The chairman solicited collaboration between the University of Benin and the UBTH, to enhance the hospital’s productivity and service delivery.
He said: “There cannot be a teaching hospital without a university. I was a member of the Board of the University of Abuja. At that time, there was dichotomy between the university and the teaching hospital.
“Back then, I approached the Vice Chancellor to stressed that he could not be in the university without a hospital, even when there was a faculty of medicine. We were the first board to set up the Gwagwadala Teaching Hospital in Abuja, which of course, is following the UBTH and UNIBEN.”
Adewolu recalled the vision of founding fathers as the late Dr. Samuel Ogbemudia, who pioneered the delivering of quality health care in the country.
He lauded Ogbemudia’s contributions to the hospital and stressed the need to sustain his legacies.
According to him, such could only be achieved by pursuing aggressive research and educational training of medical personnel.
Adewolu urged the Vice Chancellor of the University of Benin, Prof. Osasere Orumwense, to partner the UBTH in the areas of research and training.
He said the university community is a partner in progress with the UBTH.
“To make the Teaching Hospital meaningful, we need your cooperation, and that is why the decree that established the hospital made provision for the university’s representative to be a member of the board,” Adewolu said.
On his part, Orumwense assured the board chairman of the necessary support to the UBTH, adding: “There is no gap between the UBTH and UNIBEN.”

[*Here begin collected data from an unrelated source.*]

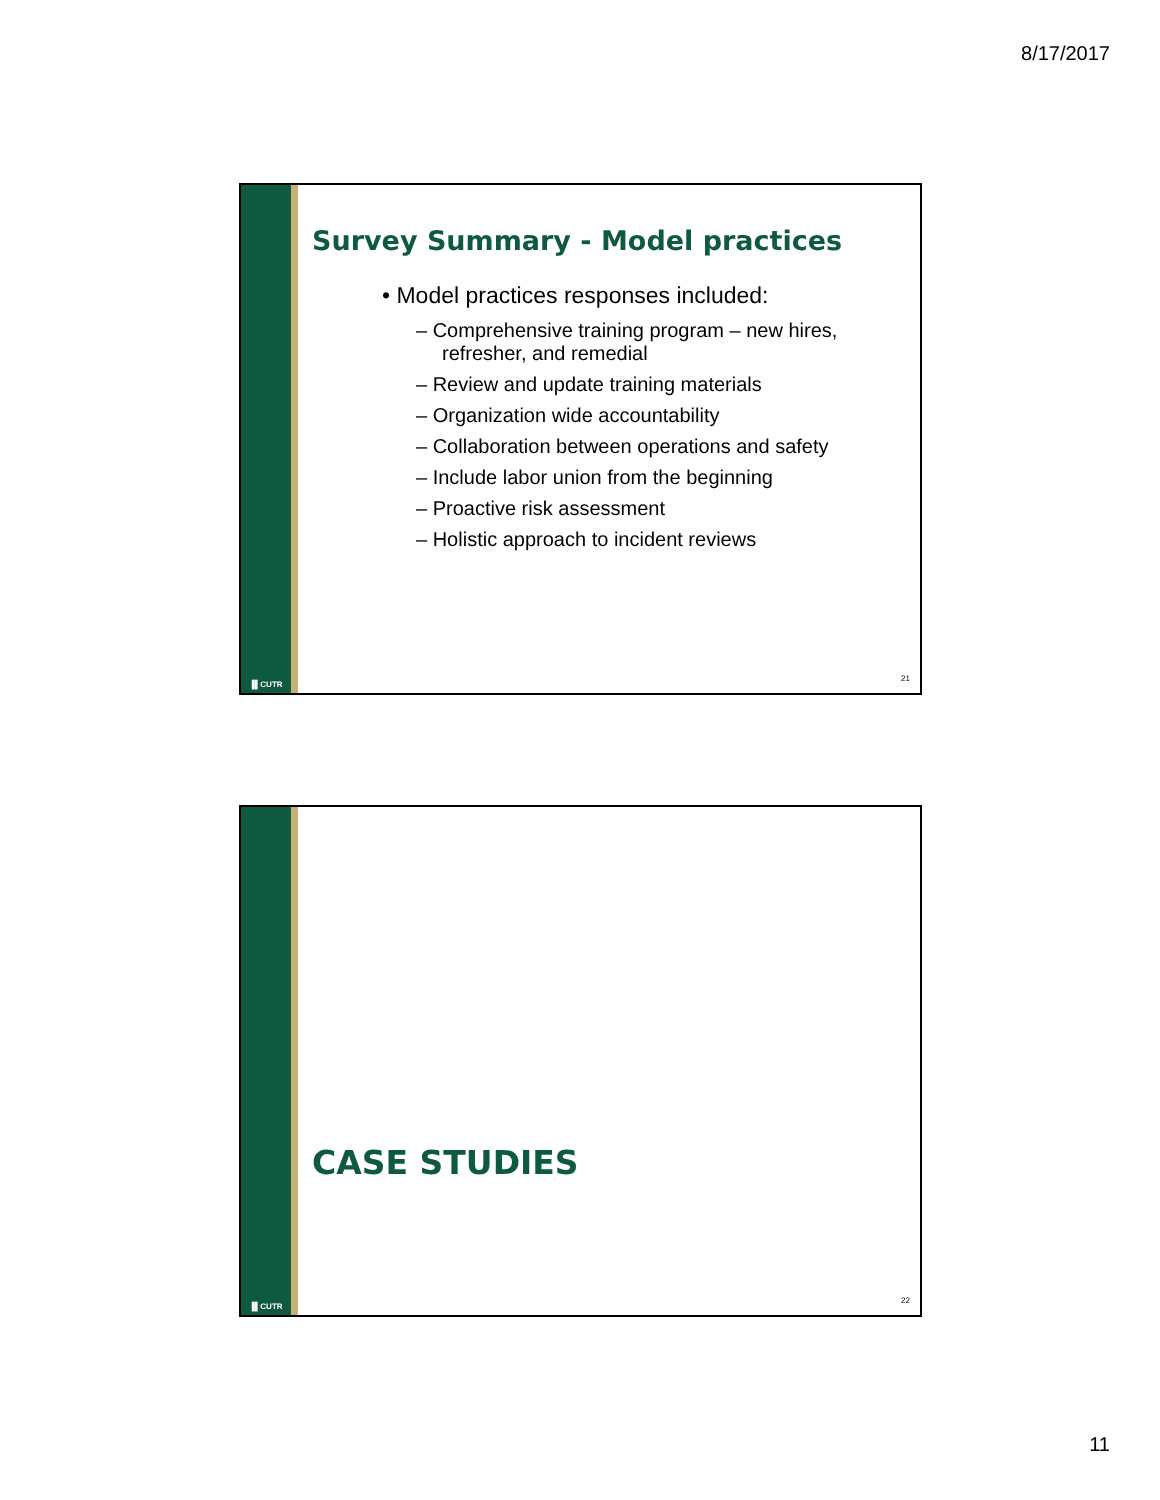8/17/2017
▐▌CUTR
Survey Summary - Model practices
• Model practices responses included:
– Comprehensive training program – new hires, refresher, and remedial
– Review and update training materials
– Organization wide accountability
– Collaboration between operations and safety
– Include labor union from the beginning
– Proactive risk assessment
– Holistic approach to incident reviews
21
▐▌CUTR
CASE STUDIES
22
11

The newly inaugurated board members of the UBTH are: Chairman, Bashorun Adedoja Adewolu, with members as Temitope Fabanwo, Onyemelukwe John Paul, Aliyu Oroji Wammako, UBTH Chief Medical Director, Prof. Darlington Obaseki and Chairman, Medical Advisory Committee (CMAC, UBTH), Prof. Casmir Omuemu.
Others are the UBTH Director of Administration, Mrs. Philomena Omoregie, and representative of the Federal Ministry of Health, Dr. N. Ezeigwe, representative of the University of Benin, Prof. Jacob Ehiorobo and Provost, UNIBEN College of Medicine, Prof. Efosa Oviasu.
Also on the board are representative of the UNIBEN Senate, Prof. John Akerele, Dr. Woghiren Emmanuel, Prof. Innocent Ujah and representative of JOHESU, Hon. Philip Owolabi Salu.
The UBTH Board Chairman also led members to visit the Benin monarch, His Royal Majesty, Oba Ewuare II, to solicit his support and royal blessings for the institution.
The board members also visited the Edo State Governor, Mr. Godwin Obaseki at the Government House.
The governor told the board that his administration was making arrangement to enable private health care providers offer essential services to patients in government hospitals.
He faulted the demands of the state chapter of the Nigeria Medical Association (NMA), who have threatened to go on strike.
Obaseki said the government would inform the national body of the NMA about it, adding “It has threatened to shut down the health system in the state, following their unrealistic demands.”
The governor, who berated the leadership of the chapter said: “We believe that the doctors’ demands are unrealistic, having been part of the steps taken so far to improve the conditions of service of medical doctors in the state.”
He lamented that they have threatened to go on strike, despite the government’s explanation that it could not fulfill their 100 per cent demands.
He had promised to spread their demands across four years of his administration, which the NMA rejected.
He promised to make back-up plans with the private healthcare practitioners to take care of patients.